Taft was Roosevelt's handpicked successor. I didn't know how deep the friendship was between the two men until I read their almost 400 letters, stretching back to their early 30s. It made me realize the heartbreak when they ruptured was much more than a political division.

Do female historians look at history through a different lens than male ones?
I know that relationship is the thing that interests me, because I think it gets at the inner person behind the public figure.

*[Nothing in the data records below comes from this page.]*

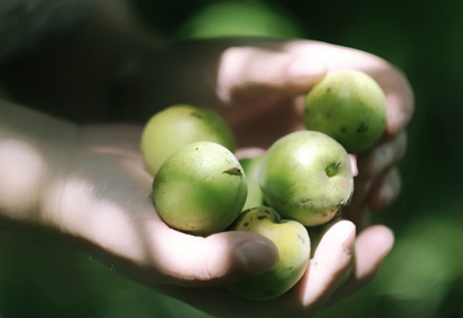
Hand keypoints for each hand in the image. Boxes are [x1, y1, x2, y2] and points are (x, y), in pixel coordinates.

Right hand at [42, 124, 393, 317]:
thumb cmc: (106, 214)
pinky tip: (333, 159)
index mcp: (224, 294)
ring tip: (372, 193)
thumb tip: (271, 259)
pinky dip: (311, 187)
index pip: (294, 303)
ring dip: (339, 220)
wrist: (78, 173)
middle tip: (384, 227)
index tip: (351, 234)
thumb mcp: (149, 241)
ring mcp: (238, 231)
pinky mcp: (236, 197)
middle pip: (311, 276)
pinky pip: (285, 197)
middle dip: (351, 259)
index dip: (331, 278)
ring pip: (305, 234)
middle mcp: (238, 269)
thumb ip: (204, 263)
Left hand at [132, 37, 413, 220]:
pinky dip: (338, 208)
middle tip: (370, 183)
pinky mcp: (294, 176)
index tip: (388, 129)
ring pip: (362, 168)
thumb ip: (269, 69)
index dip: (395, 103)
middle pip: (382, 132)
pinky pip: (328, 194)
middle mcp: (328, 109)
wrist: (152, 101)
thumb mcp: (227, 68)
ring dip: (370, 188)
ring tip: (359, 206)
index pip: (381, 80)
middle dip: (386, 157)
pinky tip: (331, 226)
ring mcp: (313, 144)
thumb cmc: (189, 73)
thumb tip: (318, 69)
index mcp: (323, 70)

Are we now in a similar time to Roosevelt's?
A main concern in his time was that business enterprises had merged, an enormous gap had developed between the rich and the poor, and part of that was because of the Industrial Revolution, like the technological revolution we've had now. And there was also division in the Republican Party, although I didn't foresee the Tea Party when I started the book seven years ago.

Is President Obama using the bully pulpit effectively?
Roosevelt coined the phrase bully pulpit for the platform that a President has to influence public sentiment. I think after Sandy Hook, when Obama went out and he talked a lot about gun control and he met with the parents, there was a sense that something was going to happen. But then, I guess, the power of the special interests was greater than public sentiment.

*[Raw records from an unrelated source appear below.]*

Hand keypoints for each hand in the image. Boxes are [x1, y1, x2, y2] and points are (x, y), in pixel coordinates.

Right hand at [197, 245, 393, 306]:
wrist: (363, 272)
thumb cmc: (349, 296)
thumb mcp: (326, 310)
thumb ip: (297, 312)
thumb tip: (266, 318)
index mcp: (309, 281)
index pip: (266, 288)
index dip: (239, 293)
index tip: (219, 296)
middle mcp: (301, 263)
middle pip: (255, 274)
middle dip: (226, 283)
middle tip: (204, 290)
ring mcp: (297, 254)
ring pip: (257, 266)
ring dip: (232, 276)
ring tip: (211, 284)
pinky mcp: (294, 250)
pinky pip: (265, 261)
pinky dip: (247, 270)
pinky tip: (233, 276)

Your son ran for state senate in Massachusetts, right?
He did. He came in second and only a couple hundred votes behind, so it was an incredible experience. He loved it.

You've sold the film option for this book, as you did with your Lincoln book, to some guy called Steven Spielberg. Do you have any casting ideas?
The person who plays Taft is going to have to be considerably larger than the person who plays Teddy. And the person who plays Teddy has to have enormous energy, crazy gestures and a voice that goes from bass to falsetto.

New accounts of JFK's philandering keep emerging. Does he get a pass for his failings because he was killed?
If we discovered them at the time, it would have been huge. Maybe the reason people shrug it off is they've filtered it already into their opinion of him. It does seem like an enormous risk he took with the presidency and almost an obsession for him. But there's still a public fascination for him despite these stories' having dimmed it.

Taft was a big guy, 350 lb. [158 kg] or so. In the current era, do you think weight is more of a liability for a potential leader?
It probably is. There was one picture of Taft sideways, but today you see all the dimensions often. Even more important, obesity, we know now, is troublesome for health. I think people would be concerned about that in a way that they weren't in Taft's time.

So is anybody Taft-shaped who might be thinking of running for President doomed?
It depends on how the person handles it. Obviously Chris Christie had surgery done. That means at least he is taking steps to help his situation. And he's so able to parry that if somebody tried to use it in a debate, you can picture him getting the better of the person.

Your favorite team, the Boston Red Sox, just won the World Series by not shaving. Do you have any superstitions when watching them play?
The worst part of my irrational passion is that I don't even see half the game. I get too nervous. If I'm at home and there's some guy on base for the other team, I turn it off and come back a few minutes later hoping there was a double play. At [Fenway] Park, I'm better. When it gets really nervous-making, I'll go to the bathroom.